Some children have a particular interest in writing and know just what class suits their ability and interest set. However, other students are less inclined to the written arts or have specific learning challenges. Parents of these children often ask which Online Scribblers class is the best fit for their children. Parents are looking for the best route to take for their child’s writing journey.
The first thing to keep in mind is that there is no one size fits all when it comes to our children and learning. There are many different routes to take, but I want to share a few thoughts on the subject.
Beginning or Struggling Writers:
Do not underestimate the importance of strong paragraph writing. Just because a student puts a string of sentences together and indents the line doesn’t mean that she understands the proper way to form a paragraph. If your student can’t identify a topic sentence versus a body or closing sentence, then perhaps Paragraph Writing Basics is your best fit. Similarly, a student should understand the importance of using details, transitions, and adjectives while maintaining a single main idea. If any of these concepts are weak or lacking, I suggest Paragraph Writing Basics for students of any age or grade level.
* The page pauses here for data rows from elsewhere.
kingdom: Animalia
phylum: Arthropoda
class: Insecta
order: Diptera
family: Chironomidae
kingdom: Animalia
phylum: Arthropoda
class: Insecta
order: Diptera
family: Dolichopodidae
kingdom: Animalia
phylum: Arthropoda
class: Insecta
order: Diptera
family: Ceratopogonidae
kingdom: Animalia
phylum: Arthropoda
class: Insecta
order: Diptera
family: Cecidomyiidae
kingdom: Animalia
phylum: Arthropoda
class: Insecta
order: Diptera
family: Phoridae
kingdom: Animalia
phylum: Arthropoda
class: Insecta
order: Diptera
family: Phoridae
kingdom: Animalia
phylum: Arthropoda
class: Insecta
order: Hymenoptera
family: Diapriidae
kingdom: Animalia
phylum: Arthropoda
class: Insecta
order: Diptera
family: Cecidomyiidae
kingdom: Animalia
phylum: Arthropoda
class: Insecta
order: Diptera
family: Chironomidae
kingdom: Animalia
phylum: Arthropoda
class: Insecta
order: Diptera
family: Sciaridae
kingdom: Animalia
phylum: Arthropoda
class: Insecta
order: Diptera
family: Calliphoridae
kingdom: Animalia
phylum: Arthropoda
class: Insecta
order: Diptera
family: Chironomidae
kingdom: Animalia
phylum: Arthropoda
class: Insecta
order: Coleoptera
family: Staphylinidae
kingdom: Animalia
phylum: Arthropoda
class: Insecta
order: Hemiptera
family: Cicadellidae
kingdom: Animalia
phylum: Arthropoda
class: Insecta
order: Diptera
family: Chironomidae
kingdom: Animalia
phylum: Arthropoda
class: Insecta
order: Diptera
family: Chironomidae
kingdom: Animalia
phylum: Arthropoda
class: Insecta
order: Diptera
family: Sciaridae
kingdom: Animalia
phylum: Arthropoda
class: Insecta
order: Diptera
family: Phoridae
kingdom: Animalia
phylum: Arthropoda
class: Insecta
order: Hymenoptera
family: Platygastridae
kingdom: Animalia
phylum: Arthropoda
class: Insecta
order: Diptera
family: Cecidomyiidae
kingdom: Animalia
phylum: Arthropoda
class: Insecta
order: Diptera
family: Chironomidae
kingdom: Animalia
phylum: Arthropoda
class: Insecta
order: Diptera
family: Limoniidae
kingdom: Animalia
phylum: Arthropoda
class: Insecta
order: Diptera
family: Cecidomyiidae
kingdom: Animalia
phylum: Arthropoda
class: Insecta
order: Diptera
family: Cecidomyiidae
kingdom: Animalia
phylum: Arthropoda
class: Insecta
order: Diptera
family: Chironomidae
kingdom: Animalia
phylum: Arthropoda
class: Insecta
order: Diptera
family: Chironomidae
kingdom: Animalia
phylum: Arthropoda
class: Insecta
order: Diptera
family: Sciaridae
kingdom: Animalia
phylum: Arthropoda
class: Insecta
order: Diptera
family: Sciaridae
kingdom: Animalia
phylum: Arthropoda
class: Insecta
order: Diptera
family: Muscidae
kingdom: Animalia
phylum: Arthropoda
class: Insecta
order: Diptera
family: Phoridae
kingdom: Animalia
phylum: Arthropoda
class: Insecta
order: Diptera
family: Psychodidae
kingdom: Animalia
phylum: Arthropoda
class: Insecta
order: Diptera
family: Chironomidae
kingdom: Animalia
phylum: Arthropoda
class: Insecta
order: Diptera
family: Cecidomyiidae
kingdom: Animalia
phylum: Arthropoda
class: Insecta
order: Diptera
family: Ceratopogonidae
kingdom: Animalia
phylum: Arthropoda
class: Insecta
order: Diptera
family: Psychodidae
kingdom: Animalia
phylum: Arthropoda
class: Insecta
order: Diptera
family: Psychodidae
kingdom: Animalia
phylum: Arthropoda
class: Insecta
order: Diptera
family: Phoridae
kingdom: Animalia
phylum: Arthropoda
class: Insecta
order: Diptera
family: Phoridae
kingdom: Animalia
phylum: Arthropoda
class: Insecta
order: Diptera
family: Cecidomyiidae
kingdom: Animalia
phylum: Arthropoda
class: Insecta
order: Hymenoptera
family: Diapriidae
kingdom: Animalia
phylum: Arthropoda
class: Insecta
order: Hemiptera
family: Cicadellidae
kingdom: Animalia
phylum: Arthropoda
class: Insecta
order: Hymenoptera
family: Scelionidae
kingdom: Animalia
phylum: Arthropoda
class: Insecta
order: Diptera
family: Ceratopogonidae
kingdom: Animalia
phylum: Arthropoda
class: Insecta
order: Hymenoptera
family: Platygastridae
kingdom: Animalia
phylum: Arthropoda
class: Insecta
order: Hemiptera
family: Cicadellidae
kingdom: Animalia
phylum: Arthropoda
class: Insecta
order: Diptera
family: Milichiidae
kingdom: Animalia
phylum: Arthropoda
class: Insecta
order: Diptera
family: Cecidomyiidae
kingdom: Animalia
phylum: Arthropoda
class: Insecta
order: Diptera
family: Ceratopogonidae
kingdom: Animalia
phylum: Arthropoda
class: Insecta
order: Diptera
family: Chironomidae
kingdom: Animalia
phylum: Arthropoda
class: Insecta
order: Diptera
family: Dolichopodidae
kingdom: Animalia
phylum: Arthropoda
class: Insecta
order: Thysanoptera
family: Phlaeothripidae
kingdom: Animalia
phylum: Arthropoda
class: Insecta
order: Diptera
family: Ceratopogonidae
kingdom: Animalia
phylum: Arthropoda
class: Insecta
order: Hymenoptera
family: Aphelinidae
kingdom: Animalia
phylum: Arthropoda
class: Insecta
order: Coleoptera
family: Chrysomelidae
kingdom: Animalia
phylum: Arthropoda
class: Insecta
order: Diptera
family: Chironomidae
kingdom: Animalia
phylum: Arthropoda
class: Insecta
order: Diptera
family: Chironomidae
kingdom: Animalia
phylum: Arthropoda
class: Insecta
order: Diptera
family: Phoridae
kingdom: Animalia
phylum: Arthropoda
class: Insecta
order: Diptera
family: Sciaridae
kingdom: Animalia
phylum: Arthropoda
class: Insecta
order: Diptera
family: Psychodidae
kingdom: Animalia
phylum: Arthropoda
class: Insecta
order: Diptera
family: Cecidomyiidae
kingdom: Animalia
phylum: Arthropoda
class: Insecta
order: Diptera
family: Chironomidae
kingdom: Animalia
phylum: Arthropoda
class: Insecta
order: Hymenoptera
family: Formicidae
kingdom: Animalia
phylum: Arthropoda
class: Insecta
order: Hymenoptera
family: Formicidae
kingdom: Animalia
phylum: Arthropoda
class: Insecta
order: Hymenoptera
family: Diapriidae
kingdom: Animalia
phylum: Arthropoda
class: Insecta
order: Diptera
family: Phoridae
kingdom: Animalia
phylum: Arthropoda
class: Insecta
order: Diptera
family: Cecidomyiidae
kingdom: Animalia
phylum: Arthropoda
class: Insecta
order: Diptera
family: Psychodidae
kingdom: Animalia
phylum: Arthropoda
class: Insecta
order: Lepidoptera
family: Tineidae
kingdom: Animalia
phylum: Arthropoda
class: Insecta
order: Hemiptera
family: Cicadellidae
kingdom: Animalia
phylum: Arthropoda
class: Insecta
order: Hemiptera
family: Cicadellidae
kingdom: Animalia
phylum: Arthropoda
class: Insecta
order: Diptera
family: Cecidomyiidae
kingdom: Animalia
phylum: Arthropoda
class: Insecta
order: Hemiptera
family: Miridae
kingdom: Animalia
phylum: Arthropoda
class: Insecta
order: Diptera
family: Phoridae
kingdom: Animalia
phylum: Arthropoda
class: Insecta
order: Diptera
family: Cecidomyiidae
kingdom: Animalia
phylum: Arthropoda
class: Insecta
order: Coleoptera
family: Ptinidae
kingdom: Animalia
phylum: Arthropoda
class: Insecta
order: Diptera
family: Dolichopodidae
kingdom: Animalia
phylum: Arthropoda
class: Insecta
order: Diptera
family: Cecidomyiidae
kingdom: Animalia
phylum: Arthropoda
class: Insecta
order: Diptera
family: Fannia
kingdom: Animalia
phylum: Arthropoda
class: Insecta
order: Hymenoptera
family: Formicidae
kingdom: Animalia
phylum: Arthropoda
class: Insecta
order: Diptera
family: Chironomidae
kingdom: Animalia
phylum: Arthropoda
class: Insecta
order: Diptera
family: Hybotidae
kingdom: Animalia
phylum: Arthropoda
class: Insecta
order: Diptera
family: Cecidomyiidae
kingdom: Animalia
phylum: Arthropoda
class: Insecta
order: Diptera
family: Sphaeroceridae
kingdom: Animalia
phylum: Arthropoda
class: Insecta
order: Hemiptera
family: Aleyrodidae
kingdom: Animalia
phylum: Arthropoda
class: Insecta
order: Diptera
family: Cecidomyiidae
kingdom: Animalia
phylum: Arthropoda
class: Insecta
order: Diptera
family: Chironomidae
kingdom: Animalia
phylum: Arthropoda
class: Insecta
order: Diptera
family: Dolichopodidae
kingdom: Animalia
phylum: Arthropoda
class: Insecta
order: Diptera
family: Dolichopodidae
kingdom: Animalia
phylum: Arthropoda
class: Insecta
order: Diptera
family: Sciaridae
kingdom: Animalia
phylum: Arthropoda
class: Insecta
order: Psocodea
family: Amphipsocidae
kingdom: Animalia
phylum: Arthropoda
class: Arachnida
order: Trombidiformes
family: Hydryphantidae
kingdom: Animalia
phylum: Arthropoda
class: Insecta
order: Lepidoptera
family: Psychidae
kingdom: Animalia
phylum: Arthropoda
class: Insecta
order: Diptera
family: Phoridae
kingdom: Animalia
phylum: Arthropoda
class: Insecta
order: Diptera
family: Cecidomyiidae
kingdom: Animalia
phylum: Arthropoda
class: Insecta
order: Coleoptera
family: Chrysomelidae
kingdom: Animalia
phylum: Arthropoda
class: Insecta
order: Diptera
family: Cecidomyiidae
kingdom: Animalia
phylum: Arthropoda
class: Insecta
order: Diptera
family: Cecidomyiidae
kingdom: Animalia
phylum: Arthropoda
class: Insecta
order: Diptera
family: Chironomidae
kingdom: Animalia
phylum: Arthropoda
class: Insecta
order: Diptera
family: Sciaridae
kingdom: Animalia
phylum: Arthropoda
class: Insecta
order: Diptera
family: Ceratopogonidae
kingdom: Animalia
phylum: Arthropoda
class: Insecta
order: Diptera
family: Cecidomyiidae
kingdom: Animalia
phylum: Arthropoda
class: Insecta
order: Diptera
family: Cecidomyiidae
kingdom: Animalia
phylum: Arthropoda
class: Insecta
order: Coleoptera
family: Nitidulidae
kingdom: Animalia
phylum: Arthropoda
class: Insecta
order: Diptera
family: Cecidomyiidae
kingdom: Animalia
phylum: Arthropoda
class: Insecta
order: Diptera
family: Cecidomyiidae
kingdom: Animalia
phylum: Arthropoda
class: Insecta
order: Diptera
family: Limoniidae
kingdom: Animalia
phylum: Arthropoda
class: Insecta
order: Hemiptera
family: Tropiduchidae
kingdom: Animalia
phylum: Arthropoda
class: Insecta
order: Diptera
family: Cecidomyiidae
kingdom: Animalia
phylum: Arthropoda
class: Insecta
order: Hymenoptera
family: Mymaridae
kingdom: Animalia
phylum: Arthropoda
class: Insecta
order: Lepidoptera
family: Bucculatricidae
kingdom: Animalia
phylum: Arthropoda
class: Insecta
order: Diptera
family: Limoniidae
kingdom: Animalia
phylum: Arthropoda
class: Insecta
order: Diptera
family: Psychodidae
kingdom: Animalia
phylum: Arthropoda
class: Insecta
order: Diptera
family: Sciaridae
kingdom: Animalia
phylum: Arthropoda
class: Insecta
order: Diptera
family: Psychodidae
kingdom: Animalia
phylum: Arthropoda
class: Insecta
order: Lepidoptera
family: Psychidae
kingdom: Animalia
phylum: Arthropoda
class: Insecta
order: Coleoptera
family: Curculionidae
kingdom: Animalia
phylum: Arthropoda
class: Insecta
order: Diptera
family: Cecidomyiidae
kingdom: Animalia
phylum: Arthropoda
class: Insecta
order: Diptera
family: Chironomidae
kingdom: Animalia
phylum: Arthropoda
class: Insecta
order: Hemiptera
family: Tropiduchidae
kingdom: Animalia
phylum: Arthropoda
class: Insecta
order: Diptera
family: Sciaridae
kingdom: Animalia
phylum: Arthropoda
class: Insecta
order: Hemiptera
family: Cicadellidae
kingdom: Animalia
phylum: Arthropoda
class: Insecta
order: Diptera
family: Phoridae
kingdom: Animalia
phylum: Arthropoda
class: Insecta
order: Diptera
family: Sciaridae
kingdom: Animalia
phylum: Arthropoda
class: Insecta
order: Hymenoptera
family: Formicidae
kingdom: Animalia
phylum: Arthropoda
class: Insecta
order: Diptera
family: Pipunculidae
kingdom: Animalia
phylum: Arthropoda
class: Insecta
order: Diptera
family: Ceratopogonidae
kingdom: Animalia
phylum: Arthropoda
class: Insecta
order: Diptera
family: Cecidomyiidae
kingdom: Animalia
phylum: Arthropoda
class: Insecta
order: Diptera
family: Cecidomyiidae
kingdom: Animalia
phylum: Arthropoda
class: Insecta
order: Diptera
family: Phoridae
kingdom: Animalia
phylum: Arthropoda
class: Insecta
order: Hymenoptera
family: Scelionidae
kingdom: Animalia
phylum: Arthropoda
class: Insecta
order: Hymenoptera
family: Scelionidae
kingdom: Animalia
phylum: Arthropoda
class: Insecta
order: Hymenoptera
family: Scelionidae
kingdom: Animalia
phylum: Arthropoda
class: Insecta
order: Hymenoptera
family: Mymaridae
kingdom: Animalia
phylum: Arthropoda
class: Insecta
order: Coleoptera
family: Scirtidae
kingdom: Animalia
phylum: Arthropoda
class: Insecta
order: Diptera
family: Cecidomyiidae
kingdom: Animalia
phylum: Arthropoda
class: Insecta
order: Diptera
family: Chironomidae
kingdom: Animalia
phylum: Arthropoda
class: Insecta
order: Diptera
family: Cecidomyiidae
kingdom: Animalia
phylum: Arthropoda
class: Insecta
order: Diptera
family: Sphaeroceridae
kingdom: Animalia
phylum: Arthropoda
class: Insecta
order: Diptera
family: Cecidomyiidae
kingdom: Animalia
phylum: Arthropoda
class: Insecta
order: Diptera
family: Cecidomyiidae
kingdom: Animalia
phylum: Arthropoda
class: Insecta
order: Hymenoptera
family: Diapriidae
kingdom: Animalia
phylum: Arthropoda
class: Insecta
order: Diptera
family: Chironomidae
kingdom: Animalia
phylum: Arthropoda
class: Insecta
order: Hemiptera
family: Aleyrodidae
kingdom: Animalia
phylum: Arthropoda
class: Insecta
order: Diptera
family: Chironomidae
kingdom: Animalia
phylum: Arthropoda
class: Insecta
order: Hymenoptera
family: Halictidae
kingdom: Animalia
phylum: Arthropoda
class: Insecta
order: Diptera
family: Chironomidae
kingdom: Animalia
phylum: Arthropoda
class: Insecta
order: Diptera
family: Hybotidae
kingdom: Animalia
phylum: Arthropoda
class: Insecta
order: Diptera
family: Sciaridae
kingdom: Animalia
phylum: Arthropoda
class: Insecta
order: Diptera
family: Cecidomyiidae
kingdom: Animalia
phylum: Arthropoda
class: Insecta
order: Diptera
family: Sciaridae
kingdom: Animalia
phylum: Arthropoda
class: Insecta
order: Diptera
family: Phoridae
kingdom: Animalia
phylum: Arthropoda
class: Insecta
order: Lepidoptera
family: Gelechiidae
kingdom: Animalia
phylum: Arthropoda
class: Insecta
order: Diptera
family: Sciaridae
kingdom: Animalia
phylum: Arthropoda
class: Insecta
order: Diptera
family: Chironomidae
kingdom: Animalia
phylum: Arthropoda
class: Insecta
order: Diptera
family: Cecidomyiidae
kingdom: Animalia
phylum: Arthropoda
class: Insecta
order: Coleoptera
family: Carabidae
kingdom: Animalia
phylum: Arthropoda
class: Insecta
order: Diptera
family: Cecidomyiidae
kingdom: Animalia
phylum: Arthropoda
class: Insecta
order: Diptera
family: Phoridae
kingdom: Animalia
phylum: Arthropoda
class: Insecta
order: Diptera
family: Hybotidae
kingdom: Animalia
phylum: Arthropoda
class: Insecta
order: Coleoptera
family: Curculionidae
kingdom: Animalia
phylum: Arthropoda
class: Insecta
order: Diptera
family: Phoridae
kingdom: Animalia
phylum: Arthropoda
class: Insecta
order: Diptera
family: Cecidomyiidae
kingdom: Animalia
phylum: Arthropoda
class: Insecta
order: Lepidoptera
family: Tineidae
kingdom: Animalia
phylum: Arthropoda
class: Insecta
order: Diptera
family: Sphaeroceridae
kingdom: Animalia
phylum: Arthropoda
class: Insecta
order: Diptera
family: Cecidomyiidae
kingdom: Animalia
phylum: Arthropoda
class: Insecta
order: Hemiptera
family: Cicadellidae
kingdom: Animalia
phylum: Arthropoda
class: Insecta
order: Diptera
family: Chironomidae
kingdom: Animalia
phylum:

If you have a student who is adept at writing strong paragraphs, but he is struggling with confidence or is a “reluctant writer”, consider enrolling in a creative based course. Creative Writing courses allow for students to boost confidence and skill at the same time that they are having fun and learning to express themselves. Poetry, Short Story, and Techniques of Creative Writing are excellent places to begin the process of lifting up reluctant writers of all ages.
High School Writing Students:
Students in high school have the unique opportunity at Online Scribblers to experience genres that are often unavailable in mass curriculums. It is in high school that students often begin to dread the “work” of writing. The high school years are the best time to try something out of the box—perhaps journalism, journaling/blogging, creative writing, or even business writing.
These ‘new’ genres often wake up a sleeping interest or hidden talent that transforms a student’s idea of what writing is and can be in his life. This is not the time to back away from writing, but a time to embrace its full potential.
But no matter where your student is along their writing journey, don’t veer off course. If one route is causing angst, take a break and move in a different direction – briefly. The goal is to keep writing in the curriculum and encourage daily writing. The growth will happen.